In the questions code, the bits above x^16 are not generated, since it is known they will cancel out bits x^16 through x^23. The left shift of 12 shifts off the upper 4 bits, corresponding to bits x^16 to x^19, and there is no left shift of 16.

---

example: data = 0x31 0x32 = 00110001 00110010

crc = 1111111111111111
x = (crc>>8)^00110001 = 11001110
q = (x)^(x>>4) = 11000010

                                   11000010
                  -------------------------
10001000000100001 |110011100000000000000000
                                   11000010
                              11000010
                       11000010
                   11000010
                           ----------------
                           0011100010000010

crc = (crc<<8)^0011100010000010 = 1100011110000010
x = (crc>>8) ^ 00110010 = 11110101
q = (x)^(x>>4) = 11111010

                                   11111010
                  -------------------------
10001000000100001 |111101010000000000000000
                                   11111010
                              11111010
                       11111010
                   11111010
                           ----------------
                           1011111110111010

crc = (crc<<8)^1011111110111010 = 0011110110111010 = 0x3dba

---

As commented, a table look up should be faster. If a cpu has a fast carryless multiply, such as X86 pclmulqdq, then a faster still assembly program can be used, but it's over 500 lines long (to "fold" 128 bytes at a time in parallel using xmm registers). The assembly code below doesn't document the constants (rk...); they are powers of 2 modulo the polynomial used for "folding", except rk7 = "(2^n)/polynomial", and rk8 = polynomial.
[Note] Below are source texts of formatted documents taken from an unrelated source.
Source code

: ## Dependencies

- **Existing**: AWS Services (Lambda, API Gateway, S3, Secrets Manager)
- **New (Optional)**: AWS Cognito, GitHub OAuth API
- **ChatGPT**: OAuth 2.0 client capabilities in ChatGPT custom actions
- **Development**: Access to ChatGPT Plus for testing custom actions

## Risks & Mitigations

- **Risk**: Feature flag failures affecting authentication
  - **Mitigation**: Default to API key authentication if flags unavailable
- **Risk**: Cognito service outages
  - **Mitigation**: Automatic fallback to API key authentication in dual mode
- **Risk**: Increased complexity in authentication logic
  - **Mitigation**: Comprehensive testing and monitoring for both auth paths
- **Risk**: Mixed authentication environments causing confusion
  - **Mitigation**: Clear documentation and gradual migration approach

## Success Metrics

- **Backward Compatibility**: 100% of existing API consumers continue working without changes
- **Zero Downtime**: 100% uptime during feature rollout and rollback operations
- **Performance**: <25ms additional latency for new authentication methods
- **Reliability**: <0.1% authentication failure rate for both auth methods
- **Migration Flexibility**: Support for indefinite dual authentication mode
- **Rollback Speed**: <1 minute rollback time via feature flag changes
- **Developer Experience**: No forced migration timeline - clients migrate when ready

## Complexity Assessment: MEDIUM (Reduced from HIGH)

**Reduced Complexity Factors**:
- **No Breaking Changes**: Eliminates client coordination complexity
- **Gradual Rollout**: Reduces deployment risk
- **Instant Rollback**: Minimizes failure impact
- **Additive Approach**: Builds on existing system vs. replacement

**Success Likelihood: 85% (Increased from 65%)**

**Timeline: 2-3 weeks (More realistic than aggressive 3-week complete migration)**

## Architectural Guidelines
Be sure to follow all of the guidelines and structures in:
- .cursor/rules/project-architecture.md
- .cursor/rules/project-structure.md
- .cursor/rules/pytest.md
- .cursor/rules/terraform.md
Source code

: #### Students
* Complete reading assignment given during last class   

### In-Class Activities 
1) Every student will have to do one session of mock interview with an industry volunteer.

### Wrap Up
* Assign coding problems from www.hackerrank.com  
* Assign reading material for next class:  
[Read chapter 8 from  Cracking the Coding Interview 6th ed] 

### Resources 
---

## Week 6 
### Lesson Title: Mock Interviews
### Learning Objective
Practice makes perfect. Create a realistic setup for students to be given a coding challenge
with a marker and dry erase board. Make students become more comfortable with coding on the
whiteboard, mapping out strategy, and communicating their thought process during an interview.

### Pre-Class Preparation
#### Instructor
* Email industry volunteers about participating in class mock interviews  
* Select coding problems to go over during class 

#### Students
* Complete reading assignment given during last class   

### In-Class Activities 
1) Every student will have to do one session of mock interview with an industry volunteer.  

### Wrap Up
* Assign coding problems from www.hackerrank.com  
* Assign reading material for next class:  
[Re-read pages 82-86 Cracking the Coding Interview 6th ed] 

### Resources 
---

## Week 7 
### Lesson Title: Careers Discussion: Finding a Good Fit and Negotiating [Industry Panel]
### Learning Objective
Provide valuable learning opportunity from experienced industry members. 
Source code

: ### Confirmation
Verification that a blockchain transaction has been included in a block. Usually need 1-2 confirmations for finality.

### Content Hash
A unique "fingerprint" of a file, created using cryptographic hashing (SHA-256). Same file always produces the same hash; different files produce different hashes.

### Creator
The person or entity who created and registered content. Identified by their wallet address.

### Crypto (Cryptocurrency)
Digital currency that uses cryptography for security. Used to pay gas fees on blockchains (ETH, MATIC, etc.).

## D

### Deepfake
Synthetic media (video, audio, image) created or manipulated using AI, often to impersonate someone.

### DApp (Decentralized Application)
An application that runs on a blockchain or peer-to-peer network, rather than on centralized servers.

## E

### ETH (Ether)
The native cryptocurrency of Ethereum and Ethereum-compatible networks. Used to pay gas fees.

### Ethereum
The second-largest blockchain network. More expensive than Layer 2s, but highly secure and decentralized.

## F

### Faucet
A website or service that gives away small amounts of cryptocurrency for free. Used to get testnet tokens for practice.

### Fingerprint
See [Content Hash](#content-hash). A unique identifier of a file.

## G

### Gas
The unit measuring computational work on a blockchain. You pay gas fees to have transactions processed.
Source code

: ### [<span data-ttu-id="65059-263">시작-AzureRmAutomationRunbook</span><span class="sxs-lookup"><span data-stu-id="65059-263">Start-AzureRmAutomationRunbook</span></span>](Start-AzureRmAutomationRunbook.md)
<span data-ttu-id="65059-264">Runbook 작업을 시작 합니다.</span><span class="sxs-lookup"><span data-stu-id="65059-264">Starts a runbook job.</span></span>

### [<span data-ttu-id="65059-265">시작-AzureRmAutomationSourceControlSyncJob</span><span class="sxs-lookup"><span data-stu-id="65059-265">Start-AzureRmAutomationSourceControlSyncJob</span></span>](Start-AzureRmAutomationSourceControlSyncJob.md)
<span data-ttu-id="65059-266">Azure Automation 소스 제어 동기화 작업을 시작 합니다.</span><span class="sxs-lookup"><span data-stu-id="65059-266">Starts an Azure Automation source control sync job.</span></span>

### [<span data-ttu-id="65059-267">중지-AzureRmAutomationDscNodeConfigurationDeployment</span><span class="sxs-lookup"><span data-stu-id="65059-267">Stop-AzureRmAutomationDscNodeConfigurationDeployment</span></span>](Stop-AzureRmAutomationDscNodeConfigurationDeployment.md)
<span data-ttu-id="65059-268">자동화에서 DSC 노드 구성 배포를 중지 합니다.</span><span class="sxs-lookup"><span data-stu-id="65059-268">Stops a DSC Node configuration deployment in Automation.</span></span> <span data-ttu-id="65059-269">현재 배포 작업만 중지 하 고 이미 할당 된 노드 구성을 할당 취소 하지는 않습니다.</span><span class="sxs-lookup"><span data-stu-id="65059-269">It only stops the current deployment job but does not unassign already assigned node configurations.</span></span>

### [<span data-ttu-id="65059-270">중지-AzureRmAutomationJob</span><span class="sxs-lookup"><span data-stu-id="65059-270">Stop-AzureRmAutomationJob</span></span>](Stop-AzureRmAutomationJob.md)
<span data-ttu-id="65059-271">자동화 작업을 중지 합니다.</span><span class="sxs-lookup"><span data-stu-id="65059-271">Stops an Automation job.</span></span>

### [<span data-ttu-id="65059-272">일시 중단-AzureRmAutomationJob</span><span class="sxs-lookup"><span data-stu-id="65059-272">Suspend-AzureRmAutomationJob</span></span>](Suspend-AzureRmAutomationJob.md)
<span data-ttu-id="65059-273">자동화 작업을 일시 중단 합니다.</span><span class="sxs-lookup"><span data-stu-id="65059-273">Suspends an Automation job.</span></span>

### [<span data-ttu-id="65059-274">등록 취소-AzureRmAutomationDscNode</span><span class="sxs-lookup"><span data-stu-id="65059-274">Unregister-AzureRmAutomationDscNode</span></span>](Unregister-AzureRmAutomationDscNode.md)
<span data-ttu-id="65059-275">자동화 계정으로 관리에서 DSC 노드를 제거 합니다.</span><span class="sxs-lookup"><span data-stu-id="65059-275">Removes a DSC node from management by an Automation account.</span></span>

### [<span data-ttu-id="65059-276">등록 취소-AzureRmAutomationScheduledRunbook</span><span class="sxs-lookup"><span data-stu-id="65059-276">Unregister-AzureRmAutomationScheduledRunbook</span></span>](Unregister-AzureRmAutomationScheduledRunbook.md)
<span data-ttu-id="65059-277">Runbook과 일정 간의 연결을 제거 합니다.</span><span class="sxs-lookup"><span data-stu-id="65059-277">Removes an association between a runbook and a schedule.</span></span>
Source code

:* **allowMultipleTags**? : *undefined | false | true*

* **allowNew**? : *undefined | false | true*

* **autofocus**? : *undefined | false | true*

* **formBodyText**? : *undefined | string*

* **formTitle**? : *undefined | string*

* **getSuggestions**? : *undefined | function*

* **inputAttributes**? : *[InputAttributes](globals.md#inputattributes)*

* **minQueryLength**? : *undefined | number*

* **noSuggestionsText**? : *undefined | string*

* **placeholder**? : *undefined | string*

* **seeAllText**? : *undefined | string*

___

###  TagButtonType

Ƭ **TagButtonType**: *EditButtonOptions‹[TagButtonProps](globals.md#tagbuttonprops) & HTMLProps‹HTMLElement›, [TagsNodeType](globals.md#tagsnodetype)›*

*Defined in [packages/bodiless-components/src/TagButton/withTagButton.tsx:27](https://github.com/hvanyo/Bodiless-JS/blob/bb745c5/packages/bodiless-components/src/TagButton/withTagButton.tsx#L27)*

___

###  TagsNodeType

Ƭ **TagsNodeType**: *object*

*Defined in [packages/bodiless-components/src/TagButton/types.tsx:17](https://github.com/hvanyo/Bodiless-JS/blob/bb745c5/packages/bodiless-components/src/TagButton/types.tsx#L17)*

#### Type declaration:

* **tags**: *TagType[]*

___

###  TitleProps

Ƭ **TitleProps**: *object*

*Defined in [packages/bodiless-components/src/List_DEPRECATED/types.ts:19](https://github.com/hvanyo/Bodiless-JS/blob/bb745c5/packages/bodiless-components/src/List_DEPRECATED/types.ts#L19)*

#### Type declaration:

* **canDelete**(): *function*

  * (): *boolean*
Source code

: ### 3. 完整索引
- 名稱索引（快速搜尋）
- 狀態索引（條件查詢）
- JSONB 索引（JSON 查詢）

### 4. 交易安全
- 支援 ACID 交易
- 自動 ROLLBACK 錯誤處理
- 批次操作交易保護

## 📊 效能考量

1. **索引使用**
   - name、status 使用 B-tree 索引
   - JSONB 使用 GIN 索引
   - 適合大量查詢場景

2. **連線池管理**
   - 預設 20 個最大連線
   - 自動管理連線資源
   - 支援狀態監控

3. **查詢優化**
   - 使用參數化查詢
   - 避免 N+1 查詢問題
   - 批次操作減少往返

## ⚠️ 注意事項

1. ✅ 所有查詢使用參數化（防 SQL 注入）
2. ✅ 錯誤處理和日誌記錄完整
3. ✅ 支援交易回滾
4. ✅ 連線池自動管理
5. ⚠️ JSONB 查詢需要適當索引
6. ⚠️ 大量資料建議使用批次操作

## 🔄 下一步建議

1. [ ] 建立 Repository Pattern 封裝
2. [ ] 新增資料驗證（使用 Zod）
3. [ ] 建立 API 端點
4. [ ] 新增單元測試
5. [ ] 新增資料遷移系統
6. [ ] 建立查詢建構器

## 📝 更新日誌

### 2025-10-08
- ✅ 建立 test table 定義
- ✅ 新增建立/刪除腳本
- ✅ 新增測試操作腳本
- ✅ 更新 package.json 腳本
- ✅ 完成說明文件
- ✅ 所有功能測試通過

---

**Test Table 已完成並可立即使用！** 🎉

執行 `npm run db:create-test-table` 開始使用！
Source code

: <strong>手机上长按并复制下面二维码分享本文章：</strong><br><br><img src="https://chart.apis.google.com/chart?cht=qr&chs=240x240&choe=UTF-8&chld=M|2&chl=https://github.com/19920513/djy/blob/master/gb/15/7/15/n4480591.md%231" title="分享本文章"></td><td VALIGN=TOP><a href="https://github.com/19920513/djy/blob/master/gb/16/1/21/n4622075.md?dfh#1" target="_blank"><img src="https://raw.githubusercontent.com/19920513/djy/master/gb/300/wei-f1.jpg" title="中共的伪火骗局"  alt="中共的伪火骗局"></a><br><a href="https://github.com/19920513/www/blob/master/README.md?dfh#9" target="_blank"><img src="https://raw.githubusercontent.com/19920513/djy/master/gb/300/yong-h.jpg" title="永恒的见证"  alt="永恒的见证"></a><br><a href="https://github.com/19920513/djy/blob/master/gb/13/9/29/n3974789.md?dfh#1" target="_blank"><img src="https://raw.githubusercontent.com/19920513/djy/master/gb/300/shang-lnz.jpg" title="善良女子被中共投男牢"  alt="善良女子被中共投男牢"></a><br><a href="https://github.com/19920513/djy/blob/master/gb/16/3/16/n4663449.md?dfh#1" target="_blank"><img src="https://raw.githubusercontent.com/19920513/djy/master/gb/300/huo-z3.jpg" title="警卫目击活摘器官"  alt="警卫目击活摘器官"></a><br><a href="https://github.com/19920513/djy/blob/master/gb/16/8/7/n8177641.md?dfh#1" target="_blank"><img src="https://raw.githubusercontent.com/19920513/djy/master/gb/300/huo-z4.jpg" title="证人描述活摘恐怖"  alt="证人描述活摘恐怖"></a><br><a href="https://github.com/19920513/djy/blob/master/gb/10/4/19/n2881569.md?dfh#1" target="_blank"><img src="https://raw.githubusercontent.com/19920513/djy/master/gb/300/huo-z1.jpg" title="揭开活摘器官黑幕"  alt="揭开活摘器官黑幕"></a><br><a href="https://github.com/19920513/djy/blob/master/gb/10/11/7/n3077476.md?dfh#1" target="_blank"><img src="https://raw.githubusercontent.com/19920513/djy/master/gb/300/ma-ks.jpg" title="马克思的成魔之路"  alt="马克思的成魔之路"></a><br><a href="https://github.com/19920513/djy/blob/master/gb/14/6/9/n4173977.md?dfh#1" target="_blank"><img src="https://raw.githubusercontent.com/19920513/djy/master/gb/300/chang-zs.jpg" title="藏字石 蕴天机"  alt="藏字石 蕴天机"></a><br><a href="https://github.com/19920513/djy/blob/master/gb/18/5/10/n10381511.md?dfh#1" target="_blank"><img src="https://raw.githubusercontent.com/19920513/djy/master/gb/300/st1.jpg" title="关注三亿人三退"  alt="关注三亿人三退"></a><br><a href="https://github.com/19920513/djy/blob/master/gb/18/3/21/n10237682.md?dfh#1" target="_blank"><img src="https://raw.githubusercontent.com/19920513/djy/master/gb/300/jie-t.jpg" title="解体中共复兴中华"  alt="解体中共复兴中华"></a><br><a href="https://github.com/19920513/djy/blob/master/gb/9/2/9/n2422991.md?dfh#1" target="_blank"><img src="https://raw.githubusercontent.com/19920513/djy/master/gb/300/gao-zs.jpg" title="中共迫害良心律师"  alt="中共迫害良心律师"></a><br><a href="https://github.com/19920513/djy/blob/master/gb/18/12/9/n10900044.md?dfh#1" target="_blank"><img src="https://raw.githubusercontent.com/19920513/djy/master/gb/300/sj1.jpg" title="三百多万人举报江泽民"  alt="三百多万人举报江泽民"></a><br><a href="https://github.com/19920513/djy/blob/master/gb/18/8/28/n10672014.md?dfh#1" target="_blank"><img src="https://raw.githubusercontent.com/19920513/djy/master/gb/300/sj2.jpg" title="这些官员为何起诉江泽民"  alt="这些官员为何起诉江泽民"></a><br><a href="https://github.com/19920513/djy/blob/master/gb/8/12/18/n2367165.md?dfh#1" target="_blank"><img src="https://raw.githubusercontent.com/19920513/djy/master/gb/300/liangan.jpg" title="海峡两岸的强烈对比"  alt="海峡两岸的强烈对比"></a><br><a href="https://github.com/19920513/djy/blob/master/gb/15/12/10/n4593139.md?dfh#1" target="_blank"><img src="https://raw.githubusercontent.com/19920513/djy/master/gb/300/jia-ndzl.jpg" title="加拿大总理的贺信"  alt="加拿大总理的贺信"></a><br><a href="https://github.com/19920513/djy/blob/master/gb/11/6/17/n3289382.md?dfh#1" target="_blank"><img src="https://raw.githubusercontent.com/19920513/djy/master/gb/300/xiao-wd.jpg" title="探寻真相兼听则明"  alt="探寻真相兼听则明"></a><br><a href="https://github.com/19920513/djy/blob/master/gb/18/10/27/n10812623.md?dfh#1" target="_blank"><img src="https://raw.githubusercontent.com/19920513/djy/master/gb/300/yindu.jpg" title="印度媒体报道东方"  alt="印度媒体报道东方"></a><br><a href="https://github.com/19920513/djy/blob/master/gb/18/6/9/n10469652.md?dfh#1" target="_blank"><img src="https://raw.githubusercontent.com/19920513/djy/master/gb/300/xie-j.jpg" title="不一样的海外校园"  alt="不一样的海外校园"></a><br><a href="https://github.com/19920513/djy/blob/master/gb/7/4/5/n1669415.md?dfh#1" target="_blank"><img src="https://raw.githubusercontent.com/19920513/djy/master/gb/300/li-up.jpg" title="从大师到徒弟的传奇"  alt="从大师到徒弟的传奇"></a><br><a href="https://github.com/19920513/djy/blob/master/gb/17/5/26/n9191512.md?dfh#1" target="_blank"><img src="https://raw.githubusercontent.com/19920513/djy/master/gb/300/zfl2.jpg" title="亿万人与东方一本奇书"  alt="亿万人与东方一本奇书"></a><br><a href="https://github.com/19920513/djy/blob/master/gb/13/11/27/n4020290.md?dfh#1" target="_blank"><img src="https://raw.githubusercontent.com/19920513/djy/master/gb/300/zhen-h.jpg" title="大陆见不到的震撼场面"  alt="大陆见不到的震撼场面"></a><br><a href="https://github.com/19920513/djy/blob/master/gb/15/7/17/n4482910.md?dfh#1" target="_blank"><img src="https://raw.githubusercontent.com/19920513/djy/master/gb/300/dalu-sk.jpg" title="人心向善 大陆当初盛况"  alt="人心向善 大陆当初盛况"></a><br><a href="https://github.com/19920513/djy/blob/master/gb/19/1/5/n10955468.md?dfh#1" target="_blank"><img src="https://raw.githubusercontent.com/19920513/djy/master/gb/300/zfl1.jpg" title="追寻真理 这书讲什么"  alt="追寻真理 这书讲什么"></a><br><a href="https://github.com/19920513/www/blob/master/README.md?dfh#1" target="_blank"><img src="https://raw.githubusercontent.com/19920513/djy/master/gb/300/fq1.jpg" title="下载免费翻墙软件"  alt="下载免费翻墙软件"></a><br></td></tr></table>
https://www.intel.com/content/dam/www/public/us/en/documents/white-papers/fast-crc-computation-generic-polynomials-pclmulqdq-paper.pdf

https://github.com/intel/isa-l/blob/master/crc/crc16_t10dif_01.asm

I converted the code to Visual Studio ML64.EXE (MASM) and Windows, and have source code for crc16, crc32, crc64, non-reflected (non-reversed) and reflected).

Answer 2

This is a bit late, I appreciate. I developed the original code this was based on back in 2002. I've since taken that web site down, but the Internet Archive has a copy. There are some details on why and how it works here:

https://web.archive.org/web/20160408050435/http://www.digitalnemesis.com/info/codesamples/embeddedcrc16/

This was originally a 4-bit table, and was developed for 8-bit PIC microcontrollers with only a few hundred bytes of RAM.

The link contains the original description, and the table generator program source as well as C and ASM implementations for the PIC.

Of course, this is terrible code if you're trying to do this on a modern PC. It was 'efficient' compared to the alternative, computing it bit but bit on the target device.